Memoirs Aren’t Fairytales by Marni Mann
After a traumatic college experience, and desperate to leave small town life, Nicole and her best friend Eric move to Boston in order to make some changes in their stagnant life. There though, Nicole and Eric find themselves plunging head first into a labyrinth of drugs, death and crime.
I feel as though I should start with a disclaimer. Although the title of this novel is called Memoirs Aren’t Fairytales, this book is a work of fiction. As I read this on my Kindle (which automatically starts books on the first page of text-NOT the front cover) I missed the book’s disclaimer.
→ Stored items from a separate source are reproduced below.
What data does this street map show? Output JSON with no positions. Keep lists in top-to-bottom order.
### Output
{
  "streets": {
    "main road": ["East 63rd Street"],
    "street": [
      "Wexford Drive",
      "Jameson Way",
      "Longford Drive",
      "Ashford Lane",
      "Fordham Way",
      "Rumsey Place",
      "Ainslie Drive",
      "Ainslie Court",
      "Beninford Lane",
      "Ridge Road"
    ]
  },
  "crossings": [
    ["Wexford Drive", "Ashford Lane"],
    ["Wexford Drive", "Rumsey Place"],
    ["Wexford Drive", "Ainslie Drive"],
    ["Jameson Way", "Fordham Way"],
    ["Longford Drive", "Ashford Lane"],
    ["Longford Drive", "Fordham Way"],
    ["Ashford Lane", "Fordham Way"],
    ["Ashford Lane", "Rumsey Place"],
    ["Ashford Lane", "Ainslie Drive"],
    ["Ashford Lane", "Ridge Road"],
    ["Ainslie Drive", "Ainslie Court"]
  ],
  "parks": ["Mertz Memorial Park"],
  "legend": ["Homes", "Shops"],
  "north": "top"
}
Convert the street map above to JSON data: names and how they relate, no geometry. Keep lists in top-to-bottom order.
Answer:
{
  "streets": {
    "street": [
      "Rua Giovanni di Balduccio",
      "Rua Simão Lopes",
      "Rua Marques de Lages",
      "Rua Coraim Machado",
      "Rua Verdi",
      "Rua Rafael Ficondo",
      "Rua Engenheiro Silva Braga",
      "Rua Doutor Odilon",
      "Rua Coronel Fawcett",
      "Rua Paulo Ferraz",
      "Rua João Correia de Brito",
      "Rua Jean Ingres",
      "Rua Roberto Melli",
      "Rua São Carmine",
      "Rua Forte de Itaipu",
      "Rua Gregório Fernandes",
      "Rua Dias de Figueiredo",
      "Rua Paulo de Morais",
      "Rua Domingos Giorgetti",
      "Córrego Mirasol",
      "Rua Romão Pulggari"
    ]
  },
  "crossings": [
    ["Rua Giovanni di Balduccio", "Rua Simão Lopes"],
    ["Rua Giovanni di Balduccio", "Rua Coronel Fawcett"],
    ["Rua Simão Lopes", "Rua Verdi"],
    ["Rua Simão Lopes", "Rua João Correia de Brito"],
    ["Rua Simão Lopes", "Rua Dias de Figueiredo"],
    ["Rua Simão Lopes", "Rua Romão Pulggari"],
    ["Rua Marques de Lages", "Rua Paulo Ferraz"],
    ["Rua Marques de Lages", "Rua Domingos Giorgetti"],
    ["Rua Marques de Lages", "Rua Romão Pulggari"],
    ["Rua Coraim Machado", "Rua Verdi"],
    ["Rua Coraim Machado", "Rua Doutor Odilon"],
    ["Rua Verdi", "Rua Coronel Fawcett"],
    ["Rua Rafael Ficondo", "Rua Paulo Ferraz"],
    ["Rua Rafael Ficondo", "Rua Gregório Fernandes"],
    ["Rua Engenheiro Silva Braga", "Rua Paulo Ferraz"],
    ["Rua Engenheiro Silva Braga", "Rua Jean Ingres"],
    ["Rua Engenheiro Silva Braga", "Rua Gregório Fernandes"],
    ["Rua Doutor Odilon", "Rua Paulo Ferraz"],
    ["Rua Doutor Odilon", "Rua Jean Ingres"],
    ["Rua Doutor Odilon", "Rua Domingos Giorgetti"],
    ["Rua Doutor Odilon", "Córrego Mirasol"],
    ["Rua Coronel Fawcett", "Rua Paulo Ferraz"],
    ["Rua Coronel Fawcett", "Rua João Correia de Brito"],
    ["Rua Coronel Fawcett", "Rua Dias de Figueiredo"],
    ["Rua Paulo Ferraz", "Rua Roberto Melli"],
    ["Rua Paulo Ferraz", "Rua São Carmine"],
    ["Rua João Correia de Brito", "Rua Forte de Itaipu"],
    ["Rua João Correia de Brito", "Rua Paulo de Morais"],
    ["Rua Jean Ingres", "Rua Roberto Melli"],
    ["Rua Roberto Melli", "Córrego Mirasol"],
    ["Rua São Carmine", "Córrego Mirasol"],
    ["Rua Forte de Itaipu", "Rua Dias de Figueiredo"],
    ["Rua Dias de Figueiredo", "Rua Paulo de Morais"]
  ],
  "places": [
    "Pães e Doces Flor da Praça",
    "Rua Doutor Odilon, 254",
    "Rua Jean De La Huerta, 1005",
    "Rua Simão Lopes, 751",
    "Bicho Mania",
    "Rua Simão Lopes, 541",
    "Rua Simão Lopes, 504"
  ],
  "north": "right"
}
Still, whether the book was truth or fiction there was no denying the book’s impact. I’ve read many books on drugs/addiction, both fiction and non fiction and I cannot recall one that punched me in the gut as hard and as often as this book did. Just when I thought that maybe, just maybe things were going to get better for Nicole-they didn’t.
It seemed as though the novel should have started to feel as though it was an after school special, but surprisingly it did not. Perhaps it was because I was still holding onto the belief that it was a memoir, it seemed completely real, believable and not at all preachy.
I am not quite sure I’d read this book again, or it’s sequel, Scars from a Memoir. It was a powerful read, but not one I want to revisit but I am not sorry that I read it at all, and I do think it’s one of those books that should be read.
I’ve read books that hit me that way – I didn’t regret reading them, but they were so gritty that I wouldn’t want to go back!
That book sounds like an exhausting read. If I like a character in a book, I really get emotionally involved. That happened to me with the characters in “Fifty Shades”. I was exhausted, but thankfully there were more ups than downs.